As novas estimativas, apesar de mais otimistas, continuam apontando desaceleração na economia brasileira desde o último trimestre de 2020, se compararmos e evolução das taxas trimestrais. Além disso, analistas ouvidos pelo Estado de Minas lembram que o país continua apresentando crescimento menor do que o resto do mundo, sem contar que o país nem sequer figura entre as 10 maiores economias do planeta.
Claudio Considera, coordenador do Núcleo de Contas Nacionais (NCN) do Instituto Brasileiro de Economia da Fundação Getulio Vargas (FGV IBRE), reforça a necessidade de vacinação para garantir a melhora no mercado de trabalho, que registra taxa de desemprego recorde, de 14,7%. Sem que mais de 70% da população seja vacinada, ressalta, “não será possível assegurar uma retomada mais robusta da economia”. Nesse sentido, ele cita a afirmação recente do Papa Francisco, sobre o fato de o Brasil não ter salvação, “porque o brasileiro toma muita cachaça e ora pouco”. “A única salvação do país está na vacinação”, frisa.
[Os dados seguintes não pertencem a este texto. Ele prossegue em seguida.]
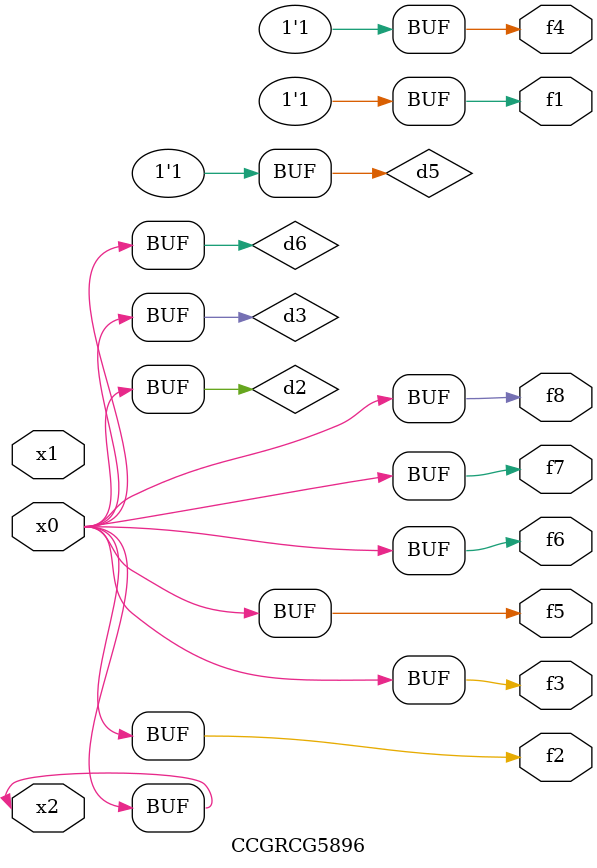
<source format=v>
module CCGRCG5896(
	input x0, x1, x2,
	output f1, f2, f3, f4, f5, f6, f7, f8
);

	wire d1, d2, d3, d4, d5, d6;

	xnor (d1, x2);
	buf (d2, x0, x2);
	and (d3, x0);
	xnor (d4, x1, x2);
	nand (d5, d1, d3);
	buf (d6, d2, d3);
	assign f1 = d5;
	assign f2 = d6;
	assign f3 = d6;
	assign f4 = d5;
	assign f5 = d6;
	assign f6 = d6;
	assign f7 = d6;
	assign f8 = d6;
endmodule

</source>
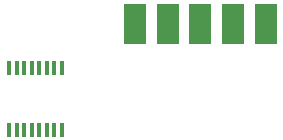
<source format=gtp>
G04 #@! TF.GenerationSoftware,KiCad,Pcbnew,8.0.1*
G04 #@! TF.CreationDate,2024-05-27T02:36:23-05:00*
G04 #@! TF.ProjectId,Minimal-6502,53656172-6c65-4363-9530-322e6b696361,rev?*
G04 #@! TF.SameCoordinates,Original*
G04 #@! TF.FileFunction,Paste,Top*
G04 #@! TF.FilePolarity,Positive*
%FSLAX46Y46*%
G04 Gerber Fmt 4.6, Leading zero omitted, Abs format (unit mm)*
G04 Created by KiCad (PCBNEW 8.0.1) date 2024-05-27 02:36:23*
%MOMM*%
%LPD*%
G01*
G04 APERTURE LIST*
%ADD10R,0.400000X1.200000*%
%ADD11R,1.846667X3.480000*%
G04 APERTURE END LIST*
D10*
X191452501Y-56455000D03*
X190817501Y-56454999D03*
X190182501Y-56455000D03*
X189547501Y-56455000D03*
X188912501Y-56455000D03*
X188277501Y-56455000D03*
X187642501Y-56454999D03*
X187007501Y-56455000D03*
X187007501Y-61655000D03*
X187642501Y-61655001D03*
X188277501Y-61655000D03*
X188912501Y-61655000D03*
X189547501Y-61655000D03*
X190182501Y-61655000D03*
X190817501Y-61655001D03*
X191452501Y-61655000D03*
D11*
X208740000Y-52682500D03*
X205969999Y-52682500D03*
X203199999Y-52682500D03*
X200429999Y-52682500D03*
X197659998Y-52682500D03*
M02*

</source>
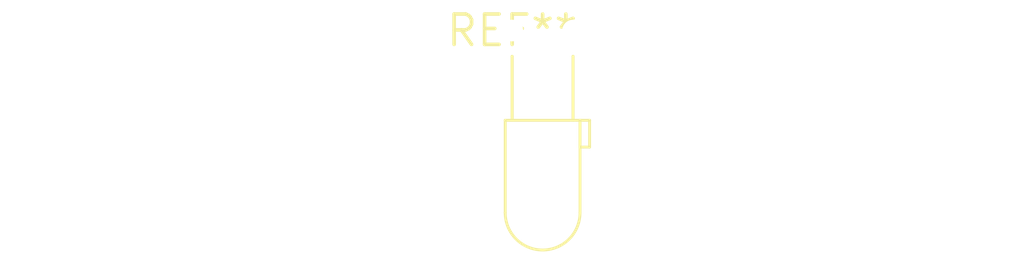
<source format=kicad_pcb>
(kicad_pcb (version 20240108) (generator pcbnew)

  (general
    (thickness 1.6)
  )

  (paper "A4")
  (layers
    (0 "F.Cu" signal)
    (31 "B.Cu" signal)
    (32 "B.Adhes" user "B.Adhesive")
    (33 "F.Adhes" user "F.Adhesive")
    (34 "B.Paste" user)
    (35 "F.Paste" user)
    (36 "B.SilkS" user "B.Silkscreen")
    (37 "F.SilkS" user "F.Silkscreen")
    (38 "B.Mask" user)
    (39 "F.Mask" user)
    (40 "Dwgs.User" user "User.Drawings")
    (41 "Cmts.User" user "User.Comments")
    (42 "Eco1.User" user "User.Eco1")
    (43 "Eco2.User" user "User.Eco2")
    (44 "Edge.Cuts" user)
    (45 "Margin" user)
    (46 "B.CrtYd" user "B.Courtyard")
    (47 "F.CrtYd" user "F.Courtyard")
    (48 "B.Fab" user)
    (49 "F.Fab" user)
    (50 "User.1" user)
    (51 "User.2" user)
    (52 "User.3" user)
    (53 "User.4" user)
    (54 "User.5" user)
    (55 "User.6" user)
    (56 "User.7" user)
    (57 "User.8" user)
    (58 "User.9" user)
  )

  (setup
    (pad_to_mask_clearance 0)
    (pcbplotparams
      (layerselection 0x00010fc_ffffffff)
      (plot_on_all_layers_selection 0x0000000_00000000)
      (disableapertmacros false)
      (usegerberextensions false)
      (usegerberattributes false)
      (usegerberadvancedattributes false)
      (creategerberjobfile false)
      (dashed_line_dash_ratio 12.000000)
      (dashed_line_gap_ratio 3.000000)
      (svgprecision 4)
      (plotframeref false)
      (viasonmask false)
      (mode 1)
      (useauxorigin false)
      (hpglpennumber 1)
      (hpglpenspeed 20)
      (hpglpendiameter 15.000000)
      (dxfpolygonmode false)
      (dxfimperialunits false)
      (dxfusepcbnewfont false)
      (psnegative false)
      (psa4output false)
      (plotreference false)
      (plotvalue false)
      (plotinvisibletext false)
      (sketchpadsonfab false)
      (subtractmaskfromsilk false)
      (outputformat 1)
      (mirror false)
      (drillshape 1)
      (scaleselection 1)
      (outputdirectory "")
    )
  )

  (net 0 "")

  (footprint "LED_D3.0mm_Horizontal_O3.81mm_Z10.0mm" (layer "F.Cu") (at 0 0))

)

</source>
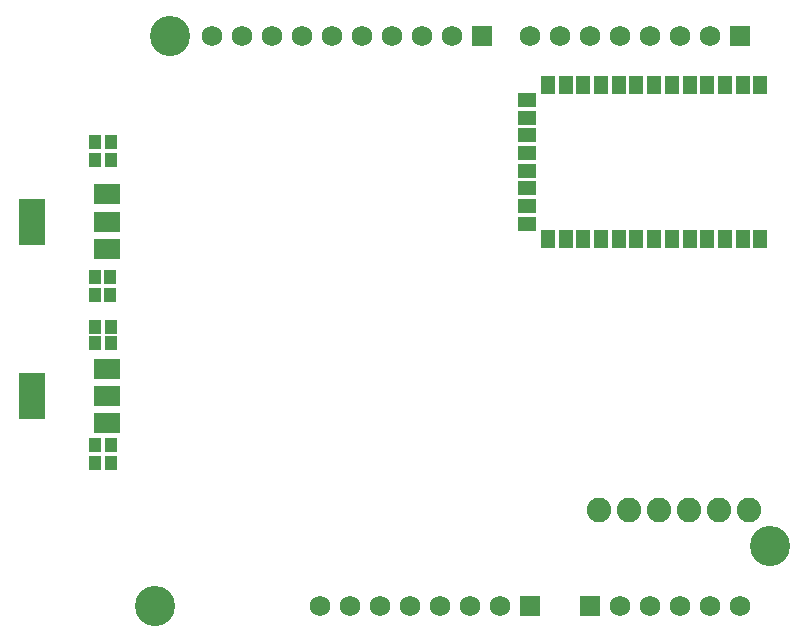
<source format=gbs>
G04 Layer_Color=16711935*
%FSLAX25Y25*%
%MOIN*%
G70*
G01*
G75*
%ADD55R,0.04343X0.04737*%
%ADD68C,0.08200*%
%ADD69R,0.06800X0.06800*%
%ADD70C,0.06800*%
%ADD71C,0.13398*%
%ADD72R,0.08674X0.15761*%
%ADD73R,0.08674X0.06706*%
%ADD74R,0.05918X0.04737*%
%ADD75R,0.04737X0.05918*%
D55*
X40181Y63500D02*
D03*
X34866D02*
D03*
X40181Y57500D02*
D03*
X34866D02*
D03*
X40181Y97500D02*
D03*
X34866D02*
D03*
X40181Y103000D02*
D03*
X34866D02*
D03*
X40157Y113500D02*
D03*
X34843D02*
D03*
X40157Y119500D02*
D03*
X34843D02*
D03*
X40181Y164500D02*
D03*
X34866D02*
D03*
X40181Y158500D02*
D03*
X34866D02*
D03*
D68*
X253000Y42000D02*
D03*
X243000D02*
D03*
X233000D02*
D03*
X223000D02*
D03*
X213000D02*
D03*
X203000D02*
D03*
D69*
X250000Y200000D02*
D03*
X200000Y10000D02*
D03*
X164000Y200000D02*
D03*
X180000Y10000D02*
D03*
D70*
X220000Y200000D02*
D03*
X210000D02*
D03*
X200000D02*
D03*
X190000D02*
D03*
X180000D02*
D03*
X240000D02*
D03*
X230000D02*
D03*
X250000Y10000D02*
D03*
X240000D02*
D03*
X230000D02*
D03*
X220000D02*
D03*
X210000D02*
D03*
X74000Y200000D02*
D03*
X84000D02*
D03*
X94000D02*
D03*
X104000D02*
D03*
X114000D02*
D03*
X124000D02*
D03*
X134000D02*
D03*
X144000D02*
D03*
X154000D02*
D03*
X160000Y10000D02*
D03*
X170000D02*
D03*
X110000D02*
D03*
X120000D02*
D03*
X130000D02*
D03*
X140000D02*
D03*
X150000D02*
D03*
D71*
X60000Y200000D02*
D03*
X55000Y10000D02*
D03*
X260000Y30000D02*
D03*
D72*
X14098Y79772D02*
D03*
Y138000D02*
D03*
D73*
X38902Y70717D02*
D03*
Y79772D02*
D03*
Y88827D02*
D03*
Y128945D02*
D03*
Y138000D02*
D03*
Y147055D02*
D03*
D74*
X178858Y154957D02*
D03*
Y137240D02*
D03*
Y143146D02*
D03*
Y149051D02*
D03*
Y160862D02*
D03*
Y166768D02*
D03*
Y172673D02*
D03*
Y178579D02*
D03*
D75*
X185945Y183500D02*
D03*
X191850D02*
D03*
X197756D02*
D03*
X203661D02*
D03*
X209567D02*
D03*
X215472D02*
D03*
X221378D02*
D03*
X227284D02*
D03*
X233189D02*
D03*
X239094D02*
D03*
X245000D02*
D03*
X250905D02*
D03*
X256811D02*
D03*
Y132319D02*
D03*
X250905D02*
D03*
X245000D02*
D03*
X239094D02*
D03*
X233189D02*
D03*
X227284D02*
D03*
X221378D02*
D03*
X215472D02*
D03*
X209567D02*
D03*
X203661D02*
D03*
X197756D02*
D03*
X191850D02*
D03*
X185945D02*
D03*
M02*

</source>
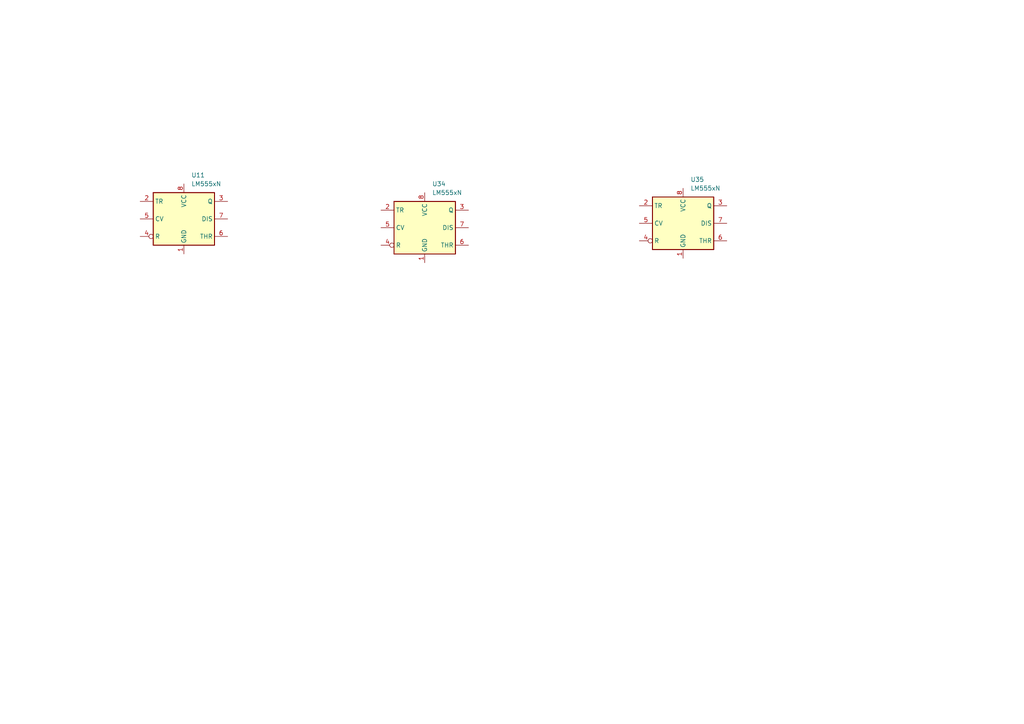
<source format=kicad_sch>
(kicad_sch
	(version 20250114)
	(generator "eeschema")
	(generator_version "9.0")
	(uuid "2f21574b-e636-4899-a795-dd0a13765a1f")
	(paper "A4")
	
	(symbol
		(lib_id "Timer:LM555xN")
		(at 53.34 63.5 0)
		(unit 1)
		(exclude_from_sim no)
		(in_bom yes)
		(on_board yes)
		(dnp no)
		(fields_autoplaced yes)
		(uuid "1da8d773-f75d-4c7e-85ca-ad54b233b514")
		(property "Reference" "U11"
			(at 55.4833 50.8 0)
			(effects
				(font
					(size 1.27 1.27)
				)
				(justify left)
			)
		)
		(property "Value" "LM555xN"
			(at 55.4833 53.34 0)
			(effects
				(font
					(size 1.27 1.27)
				)
				(justify left)
			)
		)
		(property "Footprint" "Package_DIP:DIP-8_W7.62mm"
			(at 69.85 73.66 0)
			(effects
				(font
					(size 1.27 1.27)
				)
				(hide yes)
			)
		)
		(property "Datasheet" "http://www.ti.com/lit/ds/symlink/lm555.pdf"
			(at 74.93 73.66 0)
			(effects
				(font
					(size 1.27 1.27)
				)
				(hide yes)
			)
		)
		(property "Description" "Timer, 555 compatible, PDIP-8"
			(at 53.34 63.5 0)
			(effects
				(font
					(size 1.27 1.27)
				)
				(hide yes)
			)
		)
		(pin "1"
			(uuid "38f5662d-c18d-4c22-813f-642510934dc9")
		)
		(pin "7"
			(uuid "dd47918d-1ec8-4689-8a90-3b3f28e465b7")
		)
		(pin "6"
			(uuid "d95ec6a5-5755-4fee-8407-8aa2f8e501b1")
		)
		(pin "5"
			(uuid "5b36ded6-2608-44b8-beca-48b403d18255")
		)
		(pin "4"
			(uuid "20a87d73-0401-4a02-81a7-4025902d20ce")
		)
		(pin "2"
			(uuid "328d9932-d47f-410a-a5ba-2de7ff5b65a9")
		)
		(pin "3"
			(uuid "e17b7300-14bc-46a5-a4ac-592896204656")
		)
		(pin "8"
			(uuid "5baf51c7-6865-4c4f-9cdf-c3f94f8a77eb")
		)
		(instances
			(project ""
				(path "/e9be598a-3531-4036-9661-1b60efe4f57e/f5d1fc49-a3d0-4c1b-831e-77c3db447f0d"
					(reference "U11")
					(unit 1)
				)
			)
		)
	)
	(symbol
		(lib_id "Timer:LM555xN")
		(at 123.19 66.04 0)
		(unit 1)
		(exclude_from_sim no)
		(in_bom yes)
		(on_board yes)
		(dnp no)
		(fields_autoplaced yes)
		(uuid "5e96fc8b-d500-43a7-b818-c94d9038b728")
		(property "Reference" "U34"
			(at 125.3333 53.34 0)
			(effects
				(font
					(size 1.27 1.27)
				)
				(justify left)
			)
		)
		(property "Value" "LM555xN"
			(at 125.3333 55.88 0)
			(effects
				(font
					(size 1.27 1.27)
				)
				(justify left)
			)
		)
		(property "Footprint" "Package_DIP:DIP-8_W7.62mm"
			(at 139.7 76.2 0)
			(effects
				(font
					(size 1.27 1.27)
				)
				(hide yes)
			)
		)
		(property "Datasheet" "http://www.ti.com/lit/ds/symlink/lm555.pdf"
			(at 144.78 76.2 0)
			(effects
				(font
					(size 1.27 1.27)
				)
				(hide yes)
			)
		)
		(property "Description" "Timer, 555 compatible, PDIP-8"
			(at 123.19 66.04 0)
			(effects
				(font
					(size 1.27 1.27)
				)
				(hide yes)
			)
		)
		(pin "1"
			(uuid "38f5662d-c18d-4c22-813f-642510934dca")
		)
		(pin "7"
			(uuid "dd47918d-1ec8-4689-8a90-3b3f28e465b8")
		)
		(pin "6"
			(uuid "d95ec6a5-5755-4fee-8407-8aa2f8e501b2")
		)
		(pin "5"
			(uuid "5b36ded6-2608-44b8-beca-48b403d18256")
		)
		(pin "4"
			(uuid "20a87d73-0401-4a02-81a7-4025902d20cf")
		)
		(pin "2"
			(uuid "328d9932-d47f-410a-a5ba-2de7ff5b65aa")
		)
		(pin "3"
			(uuid "e17b7300-14bc-46a5-a4ac-592896204657")
		)
		(pin "8"
			(uuid "5baf51c7-6865-4c4f-9cdf-c3f94f8a77ec")
		)
		(instances
			(project ""
				(path "/e9be598a-3531-4036-9661-1b60efe4f57e/f5d1fc49-a3d0-4c1b-831e-77c3db447f0d"
					(reference "U34")
					(unit 1)
				)
			)
		)
	)
	(symbol
		(lib_id "Timer:LM555xN")
		(at 198.12 64.77 0)
		(unit 1)
		(exclude_from_sim no)
		(in_bom yes)
		(on_board yes)
		(dnp no)
		(fields_autoplaced yes)
		(uuid "b4d61cf6-92a8-4b0f-b87b-c41db0f21d8f")
		(property "Reference" "U35"
			(at 200.2633 52.07 0)
			(effects
				(font
					(size 1.27 1.27)
				)
				(justify left)
			)
		)
		(property "Value" "LM555xN"
			(at 200.2633 54.61 0)
			(effects
				(font
					(size 1.27 1.27)
				)
				(justify left)
			)
		)
		(property "Footprint" "Package_DIP:DIP-8_W7.62mm"
			(at 214.63 74.93 0)
			(effects
				(font
					(size 1.27 1.27)
				)
				(hide yes)
			)
		)
		(property "Datasheet" "http://www.ti.com/lit/ds/symlink/lm555.pdf"
			(at 219.71 74.93 0)
			(effects
				(font
					(size 1.27 1.27)
				)
				(hide yes)
			)
		)
		(property "Description" "Timer, 555 compatible, PDIP-8"
			(at 198.12 64.77 0)
			(effects
				(font
					(size 1.27 1.27)
				)
				(hide yes)
			)
		)
		(pin "1"
			(uuid "38f5662d-c18d-4c22-813f-642510934dcb")
		)
		(pin "7"
			(uuid "dd47918d-1ec8-4689-8a90-3b3f28e465b9")
		)
		(pin "6"
			(uuid "d95ec6a5-5755-4fee-8407-8aa2f8e501b3")
		)
		(pin "5"
			(uuid "5b36ded6-2608-44b8-beca-48b403d18257")
		)
		(pin "4"
			(uuid "20a87d73-0401-4a02-81a7-4025902d20d0")
		)
		(pin "2"
			(uuid "328d9932-d47f-410a-a5ba-2de7ff5b65ab")
		)
		(pin "3"
			(uuid "e17b7300-14bc-46a5-a4ac-592896204658")
		)
		(pin "8"
			(uuid "5baf51c7-6865-4c4f-9cdf-c3f94f8a77ed")
		)
		(instances
			(project ""
				(path "/e9be598a-3531-4036-9661-1b60efe4f57e/f5d1fc49-a3d0-4c1b-831e-77c3db447f0d"
					(reference "U35")
					(unit 1)
				)
			)
		)
	)
)

</source>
Para José Marcio Camargo, economista-chefe da Genial Investimentos, que elevou de 3% para 4,3% a previsão do PIB deste ano, o risco de apagão “é muito baixo” em 2021. “Temos muita usina térmica para ser acionada”, afirma. Segundo ele, essa onda de otimismo nas projeções está mais relacionada com a expectativa de avanço das reformas estruturais, como a administrativa e a tributária, que estão caminhando no Congresso e com o fato de as reformas microeconômicas, que foram realizadas ou pautadas desde o governo Michel Temer, estão começando a fazer efeito, como a trabalhista, que tem ajudado na geração de emprego formal neste ano.
“As reformas microeconômicas demoram para fazer efeito, mas quando são feitas, ajudam a melhorar o potencial de crescimento da economia”, completa Camargo. Problemas estruturais no Brasil que não são resolvidos é que fazem com que o país apresente taxas de crescimento abaixo da média global, resume Alex Agostini, economista-chefe da consultoria Austim Rating. Ele prefere manter em 3,3% a projeção para o avanço do PIB em 2021, mas tem a previsão mais otimista para o PIB do primeiro trimestre, de 2,12%. A previsão do Fundo Monetário
“A parte tributária ainda é muito complexa e afugenta o investidor. E há o problema fiscal que vem impactando fortemente no câmbio mais valorizado. O governo vem registrando deficit primário desde 2014, mas nunca teve um superavit grande que permitisse investimentos em robustos em infraestrutura de forma estratégica, a fim de reduzir a dependência do modal rodoviário, e mal consegue preservar o estoque, que está se deteriorando”, lamenta. Segundo ele, por conta desses problemas domésticos maiores do que os de outras economias, “o real apanha mais quando as moedas de países emergentes são desvalorizadas”.